**WORK TO BE COMPLETED**.
The records below are to be restated word for word, with every picture left out.

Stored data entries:
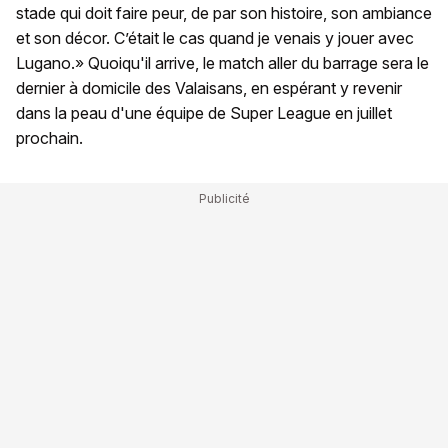
stade qui doit faire peur, de par son histoire, son ambiance
et son décor. C’était le cas quand je venais y jouer avec
Lugano.» Quoiqu'il arrive, le match aller du barrage sera le
dernier à domicile des Valaisans, en espérant y revenir
dans la peau d'une équipe de Super League en juillet
prochain.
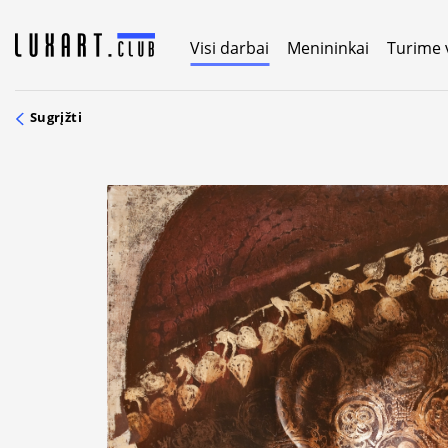
Skip
to
Visi darbai
Menininkai
Turime 
content
Sugrįžti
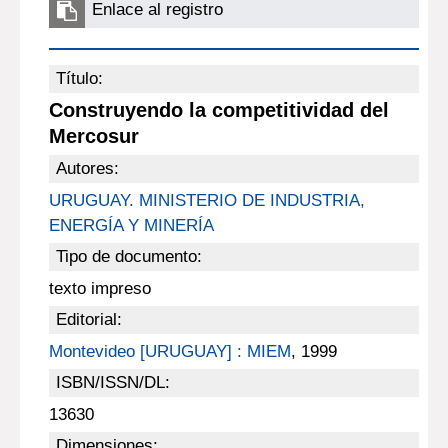
Enlace al registro
Título:
Construyendo la competitividad del
Mercosur
Autores:
URUGUAY. MINISTERIO DE INDUSTRIA,
ENERGÍA Y MINERÍA
Tipo de documento:
texto impreso
Editorial:
Montevideo [URUGUAY] : MIEM
, 1999
ISBN/ISSN/DL:
13630
Dimensiones:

**OUTPUT**.
stade qui doit faire peur, de par son histoire, son ambiance
et son décor. C’était le cas quand je venais y jouer avec
Lugano.» Quoiqu'il arrive, le match aller du barrage sera le
dernier à domicile des Valaisans, en espérant y revenir
dans la peau d'une équipe de Super League en juillet
prochain.
Skip
to
Visi darbai
Menininkai
Turime 
content
Sugrįžti
Enlace al registro
Título:
Construyendo la competitividad del
Mercosur
Autores:
URUGUAY. MINISTERIO DE INDUSTRIA,
ENERGÍA Y MINERÍA
Tipo de documento:
texto impreso
Editorial:
Montevideo [URUGUAY] : MIEM
, 1999
ISBN/ISSN/DL:
13630
Dimensiones:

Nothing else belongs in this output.